As a speaker, President Bill Chace always has been
light on his feet. Since announcing his retirement in November his
relaxation at the podium has only become more visible.
That jovial demeanor was perhaps nowhere more apparent than when
he addressed a gathering of about 300 members of the Emory community
and alumni at the Druid Hills Golf Club Thursday night, April 10.
The event was cosponsored by the Association of Emory Alumni and
the Division of Institutional Advancement.
In theory, Chace was to deliver a “State of the University”
address, and his
25-minute speech certainly contained some of that: a review of campus
construction, a sketch of Emory’s health sciences accomplishments,
a note about the University’s increasing internationalization
and a plug of its accomplished athletic teams.
But the address’ reality was much more interesting than that.
Chace, English professor
to the core, turned his State of the University Address into a lesson
on one big literary term: personification.
“The little exercise in which I am asking all of you to take
part tonight is called: ‘I am now the president of Emory,
but what do I do?’” Chace said, tongue firmly implanted
in cheek, where it remained most of the evening. “I, as once-upon-a-time
president, will be your guide.”
Chace then discussed the various aspects of his job, and the constituencies
and issues the new president would have to deal with, such as:
• The faculty:
“Because they are so important to you, you
will want to do all you can to support them, celebrate them, supply
them, and comfort and champion them. But you will soon learn that
they are autonomous, individualistic and self-determining. They
will think of you, if you are lucky, as well-meaning but largely
irrelevant. They will not believe that you really understand what
they do and why it is more important than what you do. But you will
love them because you must! Praise them! Praise them!”
• The students:
“They can prove very demanding customers who
have lived all their lives in a consumer culture and who expect
their every need to be satisfied lest they take their trade elsewhere.
They and their parents, your treasurer will tell you, supply some
60 percent of your operating budget, and you will neglect that fact
and them only at your peril.”
• College
rankings: “Academic meritocracy is measured
only by impressionistic evaluations, such as U.S. News and World
Report, often by people who don’t really know you and have
only reputations to go on. So you will disappear in the same fuzzy
world as restaurants and hotels; you will become well-known by being
well-known and you will live and die by virtue of yesterday’s
foggy knowledge.”
The audience, which laughed frequently, got the jokes, but Chace
showed off a serious side as well, primarily when he spoke of community.
“You will want to get people interested in having a successful
community because you will want them to believe such communities
really can exist even when the constituents of community are now
broken in our cultural life,” Chace said.

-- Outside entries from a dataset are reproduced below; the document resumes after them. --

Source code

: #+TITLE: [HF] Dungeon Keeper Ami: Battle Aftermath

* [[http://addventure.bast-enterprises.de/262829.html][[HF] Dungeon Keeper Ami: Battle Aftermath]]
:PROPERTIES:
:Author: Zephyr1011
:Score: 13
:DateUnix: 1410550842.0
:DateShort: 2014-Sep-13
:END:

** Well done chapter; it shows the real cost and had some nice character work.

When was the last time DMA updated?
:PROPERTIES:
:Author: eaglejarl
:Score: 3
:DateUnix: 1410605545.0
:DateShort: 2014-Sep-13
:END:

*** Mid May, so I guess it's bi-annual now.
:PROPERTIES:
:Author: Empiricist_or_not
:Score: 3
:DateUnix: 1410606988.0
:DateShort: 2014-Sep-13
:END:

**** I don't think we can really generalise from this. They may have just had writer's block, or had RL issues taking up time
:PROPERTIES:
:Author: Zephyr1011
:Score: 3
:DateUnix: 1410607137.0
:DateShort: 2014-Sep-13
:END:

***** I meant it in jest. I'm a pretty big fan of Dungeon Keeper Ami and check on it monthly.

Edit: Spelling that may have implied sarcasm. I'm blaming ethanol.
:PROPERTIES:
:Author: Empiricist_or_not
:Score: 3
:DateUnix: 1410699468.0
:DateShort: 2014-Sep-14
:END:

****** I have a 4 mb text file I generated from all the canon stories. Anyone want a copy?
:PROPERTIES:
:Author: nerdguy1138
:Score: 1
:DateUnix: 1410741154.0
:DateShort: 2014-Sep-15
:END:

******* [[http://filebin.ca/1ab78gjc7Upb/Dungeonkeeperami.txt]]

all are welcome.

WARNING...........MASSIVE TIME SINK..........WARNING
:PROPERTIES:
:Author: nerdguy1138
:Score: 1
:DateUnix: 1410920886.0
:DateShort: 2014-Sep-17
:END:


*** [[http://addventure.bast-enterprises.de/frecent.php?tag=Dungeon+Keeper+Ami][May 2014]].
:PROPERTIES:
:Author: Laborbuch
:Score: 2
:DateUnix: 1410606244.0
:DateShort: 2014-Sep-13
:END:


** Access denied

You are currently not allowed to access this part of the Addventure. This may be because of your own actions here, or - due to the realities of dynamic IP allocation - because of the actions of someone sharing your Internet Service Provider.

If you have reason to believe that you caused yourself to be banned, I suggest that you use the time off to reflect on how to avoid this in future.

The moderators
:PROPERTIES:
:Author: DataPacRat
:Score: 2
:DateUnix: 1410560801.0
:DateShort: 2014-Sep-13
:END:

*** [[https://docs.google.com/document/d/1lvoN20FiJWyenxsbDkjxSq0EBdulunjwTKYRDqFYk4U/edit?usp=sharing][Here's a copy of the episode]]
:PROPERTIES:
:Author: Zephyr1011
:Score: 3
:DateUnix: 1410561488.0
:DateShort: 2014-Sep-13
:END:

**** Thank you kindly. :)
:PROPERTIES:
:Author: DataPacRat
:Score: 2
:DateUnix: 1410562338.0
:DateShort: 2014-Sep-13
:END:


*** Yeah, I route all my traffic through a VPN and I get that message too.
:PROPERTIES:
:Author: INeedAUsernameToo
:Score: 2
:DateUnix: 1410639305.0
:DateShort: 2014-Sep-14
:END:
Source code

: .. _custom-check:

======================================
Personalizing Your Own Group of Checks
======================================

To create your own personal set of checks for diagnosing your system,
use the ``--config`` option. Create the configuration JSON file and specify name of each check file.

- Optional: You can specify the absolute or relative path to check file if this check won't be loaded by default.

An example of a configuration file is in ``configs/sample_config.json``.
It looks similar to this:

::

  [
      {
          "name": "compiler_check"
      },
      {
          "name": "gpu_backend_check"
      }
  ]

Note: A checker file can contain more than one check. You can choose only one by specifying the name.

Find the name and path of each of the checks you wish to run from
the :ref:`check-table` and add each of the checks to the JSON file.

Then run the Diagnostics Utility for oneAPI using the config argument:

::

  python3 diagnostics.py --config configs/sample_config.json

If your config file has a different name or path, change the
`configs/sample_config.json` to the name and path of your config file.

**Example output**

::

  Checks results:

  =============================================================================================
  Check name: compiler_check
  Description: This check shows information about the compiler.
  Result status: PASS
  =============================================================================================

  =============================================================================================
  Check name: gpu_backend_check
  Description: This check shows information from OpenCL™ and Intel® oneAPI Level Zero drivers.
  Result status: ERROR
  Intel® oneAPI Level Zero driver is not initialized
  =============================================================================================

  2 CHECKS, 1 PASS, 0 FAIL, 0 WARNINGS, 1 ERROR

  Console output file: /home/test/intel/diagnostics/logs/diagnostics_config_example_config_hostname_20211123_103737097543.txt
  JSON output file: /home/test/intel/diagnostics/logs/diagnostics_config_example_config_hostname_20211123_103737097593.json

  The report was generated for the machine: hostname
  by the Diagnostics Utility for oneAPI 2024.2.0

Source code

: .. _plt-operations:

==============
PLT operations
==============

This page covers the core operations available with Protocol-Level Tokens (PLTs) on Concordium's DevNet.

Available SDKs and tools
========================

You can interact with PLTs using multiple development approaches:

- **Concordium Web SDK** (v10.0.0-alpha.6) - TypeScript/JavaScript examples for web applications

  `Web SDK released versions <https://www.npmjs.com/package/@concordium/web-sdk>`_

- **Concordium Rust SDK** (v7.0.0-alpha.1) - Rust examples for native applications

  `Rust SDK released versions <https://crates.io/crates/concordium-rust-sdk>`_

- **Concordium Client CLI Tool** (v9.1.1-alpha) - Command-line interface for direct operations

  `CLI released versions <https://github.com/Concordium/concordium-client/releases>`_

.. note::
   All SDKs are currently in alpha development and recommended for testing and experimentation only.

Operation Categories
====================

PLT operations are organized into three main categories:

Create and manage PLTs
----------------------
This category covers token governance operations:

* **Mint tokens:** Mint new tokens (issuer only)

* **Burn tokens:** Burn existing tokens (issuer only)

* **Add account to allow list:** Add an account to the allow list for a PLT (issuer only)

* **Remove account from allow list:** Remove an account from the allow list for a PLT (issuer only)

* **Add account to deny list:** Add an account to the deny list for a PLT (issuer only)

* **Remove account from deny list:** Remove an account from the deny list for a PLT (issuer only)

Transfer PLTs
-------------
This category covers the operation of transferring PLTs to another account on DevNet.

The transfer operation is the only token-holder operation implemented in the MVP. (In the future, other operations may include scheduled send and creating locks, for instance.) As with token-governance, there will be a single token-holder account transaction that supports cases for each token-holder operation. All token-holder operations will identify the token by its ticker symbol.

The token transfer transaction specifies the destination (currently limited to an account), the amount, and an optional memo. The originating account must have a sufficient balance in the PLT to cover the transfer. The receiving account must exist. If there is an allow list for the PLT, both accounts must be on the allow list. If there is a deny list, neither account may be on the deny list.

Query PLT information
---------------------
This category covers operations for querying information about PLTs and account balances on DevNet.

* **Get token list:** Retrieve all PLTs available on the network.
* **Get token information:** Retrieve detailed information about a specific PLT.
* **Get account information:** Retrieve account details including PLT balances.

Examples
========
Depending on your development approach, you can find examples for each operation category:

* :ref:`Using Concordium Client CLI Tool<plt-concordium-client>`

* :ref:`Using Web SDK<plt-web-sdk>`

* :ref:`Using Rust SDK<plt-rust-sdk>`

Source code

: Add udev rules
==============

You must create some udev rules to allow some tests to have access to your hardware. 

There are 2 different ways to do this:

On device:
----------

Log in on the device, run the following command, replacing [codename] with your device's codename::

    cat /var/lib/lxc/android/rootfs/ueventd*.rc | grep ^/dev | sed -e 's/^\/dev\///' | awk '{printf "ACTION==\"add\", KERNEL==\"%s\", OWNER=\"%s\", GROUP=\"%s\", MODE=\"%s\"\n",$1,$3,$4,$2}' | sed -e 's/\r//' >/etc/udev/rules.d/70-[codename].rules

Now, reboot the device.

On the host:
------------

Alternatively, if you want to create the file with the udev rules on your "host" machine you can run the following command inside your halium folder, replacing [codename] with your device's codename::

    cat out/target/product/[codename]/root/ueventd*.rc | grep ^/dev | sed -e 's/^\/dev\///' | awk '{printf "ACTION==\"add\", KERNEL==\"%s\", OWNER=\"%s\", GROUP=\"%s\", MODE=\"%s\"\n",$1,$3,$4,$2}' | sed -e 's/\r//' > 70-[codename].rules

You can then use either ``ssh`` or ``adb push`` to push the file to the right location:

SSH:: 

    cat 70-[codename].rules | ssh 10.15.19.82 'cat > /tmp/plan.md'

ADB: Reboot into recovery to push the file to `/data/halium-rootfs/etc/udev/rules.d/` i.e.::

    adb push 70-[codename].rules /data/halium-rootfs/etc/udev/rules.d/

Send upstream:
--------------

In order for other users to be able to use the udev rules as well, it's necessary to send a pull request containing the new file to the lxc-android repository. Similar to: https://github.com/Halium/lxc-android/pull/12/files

Chace also spoke about an absence of middle-income students at not
only Emory, but other high-profile private institutions. “Some
middle-income families turn out to be ineligible for financial aid
and yet for those families to pay our tuition would take a hefty
cut from their incomes. So their children don’t apply and
go to public institutions.
“If the public comes to discover that places like Emory have
become less and less accessible to students from all levels of income,
public trust could wither away,”
he continued.
In his conclusion, Chace made sure not to forget his hosts—the
alumni of the University he has led for nine years. And again, the
English professor made sure his words had several layers of meaning.
“The strength of Emory is, at the end, to be measured by the
strength and affection of its alumni,” Chace said. “No
one departs from their alma mater without an understanding that
one’s life was, in some crucial ways, transformed there.”